### Exercise description
Please output exactly the run of lines that starts at the line with "left elbow: (212, 183)" and ends at the last line of the records below.

BEGIN Materials provided

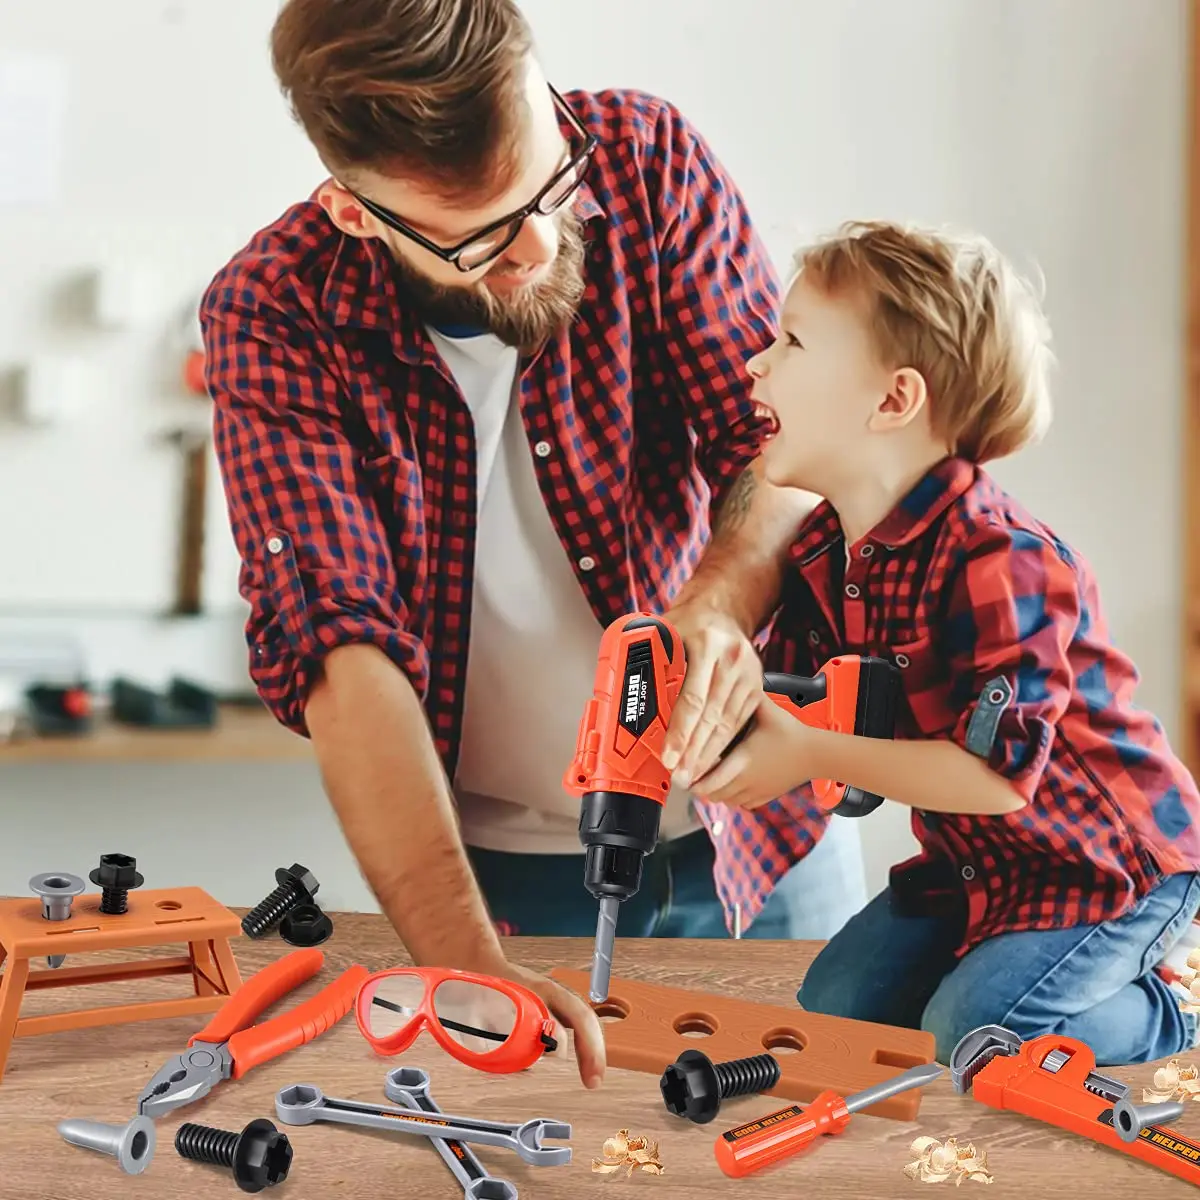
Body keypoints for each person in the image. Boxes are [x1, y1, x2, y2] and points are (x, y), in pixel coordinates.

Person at [201, 0, 870, 1090]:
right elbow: (342, 653)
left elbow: (782, 447)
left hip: (757, 825)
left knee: (823, 1113)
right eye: (477, 236)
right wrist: (468, 967)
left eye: (550, 185)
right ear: (356, 213)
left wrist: (714, 601)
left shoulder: (647, 162)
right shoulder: (276, 313)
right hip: (499, 876)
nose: (543, 246)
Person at [691, 219, 1200, 1066]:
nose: (757, 361)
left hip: (1110, 872)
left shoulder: (1003, 558)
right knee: (838, 1014)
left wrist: (807, 747)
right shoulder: (824, 553)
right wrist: (741, 720)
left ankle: (1170, 1015)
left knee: (971, 1037)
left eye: (791, 341)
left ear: (893, 400)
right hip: (980, 868)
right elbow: (843, 730)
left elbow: (997, 780)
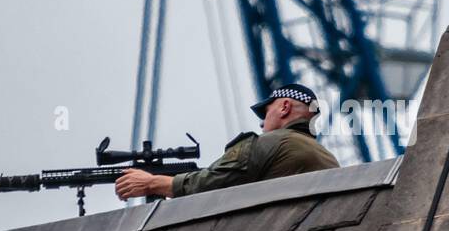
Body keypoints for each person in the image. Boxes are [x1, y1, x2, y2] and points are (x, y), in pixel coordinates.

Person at [113, 83, 339, 201]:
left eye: (265, 113)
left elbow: (212, 183)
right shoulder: (328, 158)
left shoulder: (267, 143)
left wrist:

END Materials provided

### Result of this task
left elbow: (212, 183)
right shoulder: (328, 158)
left shoulder: (267, 143)
left wrist:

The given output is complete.